→ DOCUMENT TEXT
────────

Even thouhg Java comes with the "+" (plus operator) overloaded for Strings only to make it more convinient for developers to use, this convinience feature comes with hidden cost. Strings are immutable. It means that every time we write:
String a = "string a";
String b = "string b";
String c = a + b;
it will create 3 Java objects. This does not seem like a big problem. Now try to imagine some log messages that are composed from different Strings:
System.out.println( "user account:" 
                       + userAccount.id 
                       + " is emabled since:" 
                       + userAccount.activationDate")
and if this portion of the code is executed by councurent threads under havy load it might quickly become a botleneck.


Comparing a String object to a contant with equals

There are two ways of comparing a string object with the string constant.

The first way is straigh forward and the most obvious:

String myString = "genericString";
if(myString.equals("genericString")) {
   System.out.println("great");
}

The same thing can be accomplished better with following code:

String myString = "genericString";
if("genericString".equals(myString)) {
   System.out.println("great");
}

Since "genericString" is a Java Object, the java.lang.Object methods can be called directly on it. It's better because it's more readable and more error prone. If for some reason myString object is null the first example will throw a NullPointerException wich will have to be handled. The second example will just return false.

────────

→ DATA SUPPLIED

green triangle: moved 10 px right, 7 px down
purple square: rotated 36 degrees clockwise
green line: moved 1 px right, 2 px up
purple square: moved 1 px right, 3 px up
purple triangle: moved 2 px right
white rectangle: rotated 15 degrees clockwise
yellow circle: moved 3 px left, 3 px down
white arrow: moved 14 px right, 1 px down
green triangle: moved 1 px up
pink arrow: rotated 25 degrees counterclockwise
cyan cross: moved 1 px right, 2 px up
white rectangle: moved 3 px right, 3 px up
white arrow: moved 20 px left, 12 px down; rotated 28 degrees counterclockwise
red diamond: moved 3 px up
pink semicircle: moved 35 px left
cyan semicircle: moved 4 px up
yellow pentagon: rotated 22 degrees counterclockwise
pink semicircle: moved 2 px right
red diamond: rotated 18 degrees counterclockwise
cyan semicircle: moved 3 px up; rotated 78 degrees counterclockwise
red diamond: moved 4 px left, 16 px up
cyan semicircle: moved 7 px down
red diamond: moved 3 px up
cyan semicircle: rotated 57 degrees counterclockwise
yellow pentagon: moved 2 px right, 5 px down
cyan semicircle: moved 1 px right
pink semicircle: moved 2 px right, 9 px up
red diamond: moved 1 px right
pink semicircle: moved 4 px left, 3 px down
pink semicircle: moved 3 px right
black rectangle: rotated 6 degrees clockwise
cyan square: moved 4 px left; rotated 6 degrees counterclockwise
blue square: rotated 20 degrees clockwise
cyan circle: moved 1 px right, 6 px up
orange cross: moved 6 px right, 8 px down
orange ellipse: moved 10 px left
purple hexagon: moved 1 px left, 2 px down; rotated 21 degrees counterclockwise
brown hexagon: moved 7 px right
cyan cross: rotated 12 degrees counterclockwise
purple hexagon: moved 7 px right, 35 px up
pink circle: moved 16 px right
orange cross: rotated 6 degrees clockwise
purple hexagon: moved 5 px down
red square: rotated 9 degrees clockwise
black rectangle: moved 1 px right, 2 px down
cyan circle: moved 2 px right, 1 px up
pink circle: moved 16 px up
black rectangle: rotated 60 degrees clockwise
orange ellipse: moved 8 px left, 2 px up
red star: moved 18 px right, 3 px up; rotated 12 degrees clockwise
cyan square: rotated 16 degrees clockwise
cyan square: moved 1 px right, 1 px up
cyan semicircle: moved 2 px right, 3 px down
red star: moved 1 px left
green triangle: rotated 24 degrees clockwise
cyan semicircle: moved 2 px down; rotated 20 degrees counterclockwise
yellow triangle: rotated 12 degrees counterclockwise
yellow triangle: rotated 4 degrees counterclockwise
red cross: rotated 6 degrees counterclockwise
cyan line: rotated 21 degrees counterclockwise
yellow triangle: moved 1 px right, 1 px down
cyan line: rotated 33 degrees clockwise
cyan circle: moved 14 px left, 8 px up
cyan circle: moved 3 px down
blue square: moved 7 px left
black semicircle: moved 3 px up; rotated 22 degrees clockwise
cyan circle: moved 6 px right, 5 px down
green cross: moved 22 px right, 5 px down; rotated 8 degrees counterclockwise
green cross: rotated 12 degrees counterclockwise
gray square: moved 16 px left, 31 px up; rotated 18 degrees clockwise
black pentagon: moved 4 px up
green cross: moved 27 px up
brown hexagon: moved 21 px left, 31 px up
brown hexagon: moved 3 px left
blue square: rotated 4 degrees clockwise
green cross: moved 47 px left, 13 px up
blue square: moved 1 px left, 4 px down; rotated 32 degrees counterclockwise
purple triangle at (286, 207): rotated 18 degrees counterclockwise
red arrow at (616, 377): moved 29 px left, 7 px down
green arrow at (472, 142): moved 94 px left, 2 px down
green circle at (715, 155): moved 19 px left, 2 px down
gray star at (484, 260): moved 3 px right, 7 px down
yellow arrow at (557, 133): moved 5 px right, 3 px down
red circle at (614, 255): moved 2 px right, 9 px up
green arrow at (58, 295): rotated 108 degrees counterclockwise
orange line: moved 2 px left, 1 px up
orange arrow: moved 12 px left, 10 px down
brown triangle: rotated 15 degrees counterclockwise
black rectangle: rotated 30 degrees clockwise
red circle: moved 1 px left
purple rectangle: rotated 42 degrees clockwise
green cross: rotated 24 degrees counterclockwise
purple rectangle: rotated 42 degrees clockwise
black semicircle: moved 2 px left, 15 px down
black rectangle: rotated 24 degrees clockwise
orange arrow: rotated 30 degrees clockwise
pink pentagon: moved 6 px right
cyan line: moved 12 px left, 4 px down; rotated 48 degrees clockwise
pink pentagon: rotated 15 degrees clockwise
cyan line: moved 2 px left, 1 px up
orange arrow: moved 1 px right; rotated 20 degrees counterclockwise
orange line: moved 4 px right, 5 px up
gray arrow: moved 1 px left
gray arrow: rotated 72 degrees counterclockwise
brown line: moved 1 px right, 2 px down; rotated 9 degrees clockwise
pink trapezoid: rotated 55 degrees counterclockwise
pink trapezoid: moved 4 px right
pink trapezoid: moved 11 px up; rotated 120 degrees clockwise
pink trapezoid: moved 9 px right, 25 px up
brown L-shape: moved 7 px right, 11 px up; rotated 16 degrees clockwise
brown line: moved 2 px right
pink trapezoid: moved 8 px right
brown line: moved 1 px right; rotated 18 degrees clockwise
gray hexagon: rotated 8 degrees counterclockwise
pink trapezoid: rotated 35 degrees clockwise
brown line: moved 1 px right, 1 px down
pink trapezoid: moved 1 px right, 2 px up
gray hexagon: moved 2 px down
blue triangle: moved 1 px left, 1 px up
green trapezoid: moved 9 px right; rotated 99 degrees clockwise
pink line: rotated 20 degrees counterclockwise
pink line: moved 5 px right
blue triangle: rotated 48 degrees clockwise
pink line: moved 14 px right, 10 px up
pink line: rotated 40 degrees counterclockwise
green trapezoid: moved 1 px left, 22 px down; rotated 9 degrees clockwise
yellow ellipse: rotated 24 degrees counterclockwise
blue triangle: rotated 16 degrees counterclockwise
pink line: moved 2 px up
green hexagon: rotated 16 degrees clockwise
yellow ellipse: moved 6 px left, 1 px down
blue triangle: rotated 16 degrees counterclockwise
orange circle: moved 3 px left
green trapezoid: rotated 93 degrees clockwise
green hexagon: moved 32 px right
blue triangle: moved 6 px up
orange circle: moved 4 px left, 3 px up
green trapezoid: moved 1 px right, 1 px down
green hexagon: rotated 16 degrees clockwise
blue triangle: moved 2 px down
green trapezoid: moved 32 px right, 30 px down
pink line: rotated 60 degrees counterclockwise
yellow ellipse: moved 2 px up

────────

→ QUESTIONS ON THE MATERIAL
• a. From the code in the post on Java Strings, list every variable declared with the type String.
• b. Return the exact part of the post on Java Strings starting with "The same thing" and going on through "just return false.".
You won't need the data for this work.

→ SOLUTIONS PER TASK
• a. a, b, c, myString

• b.
The same thing can be accomplished better with following code:

String myString = "genericString";
if("genericString".equals(myString)) {
   System.out.println("great");
}

Since "genericString" is a Java Object, the java.lang.Object methods can be called directly on it. It's better because it's more readable and more error prone. If for some reason myString object is null the first example will throw a NullPointerException wich will have to be handled. The second example will just return false.